The records>
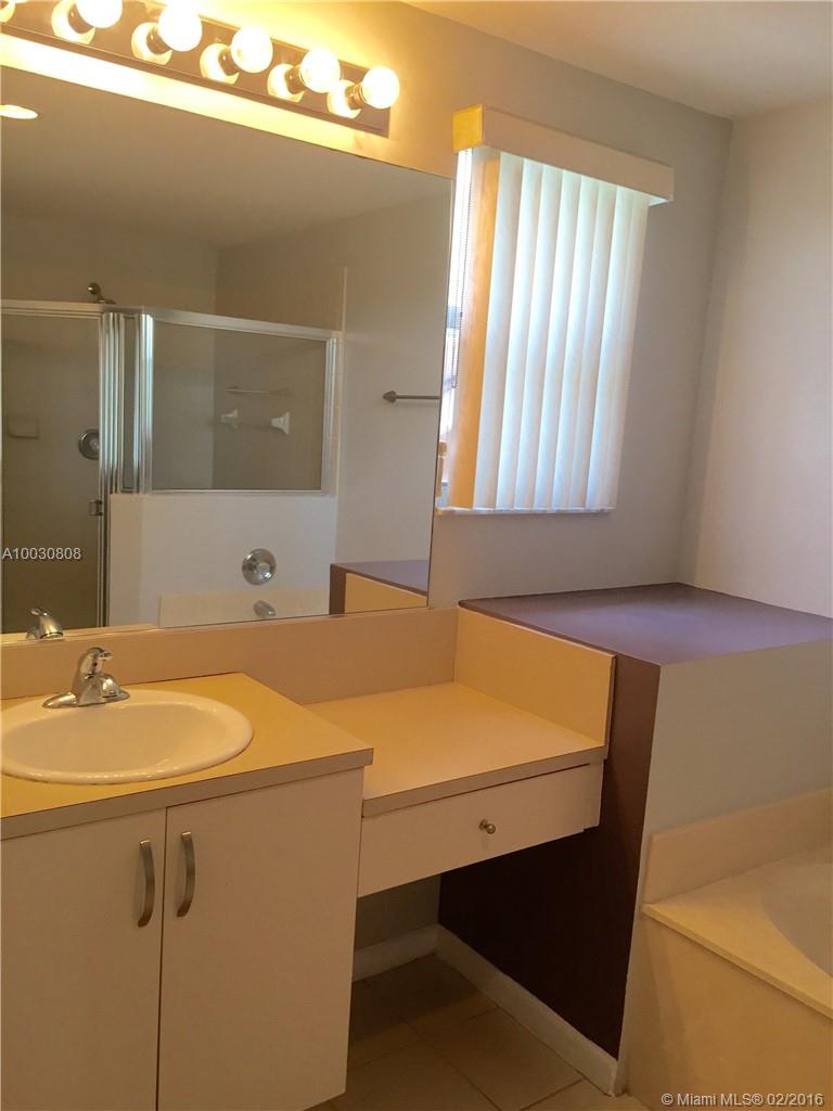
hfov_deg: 48.2
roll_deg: -4.6
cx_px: 416
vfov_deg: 61.7
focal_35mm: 29
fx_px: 930
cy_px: 556
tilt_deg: -7.9
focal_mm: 4.15
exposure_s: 1/30
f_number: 2.2
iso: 40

Your task> Exact reproduction of the entries above is required, with pictures excluded.

Your solution>
hfov_deg: 48.2
roll_deg: -4.6
cx_px: 416
vfov_deg: 61.7
focal_35mm: 29
fx_px: 930
cy_px: 556
tilt_deg: -7.9
focal_mm: 4.15
exposure_s: 1/30
f_number: 2.2
iso: 40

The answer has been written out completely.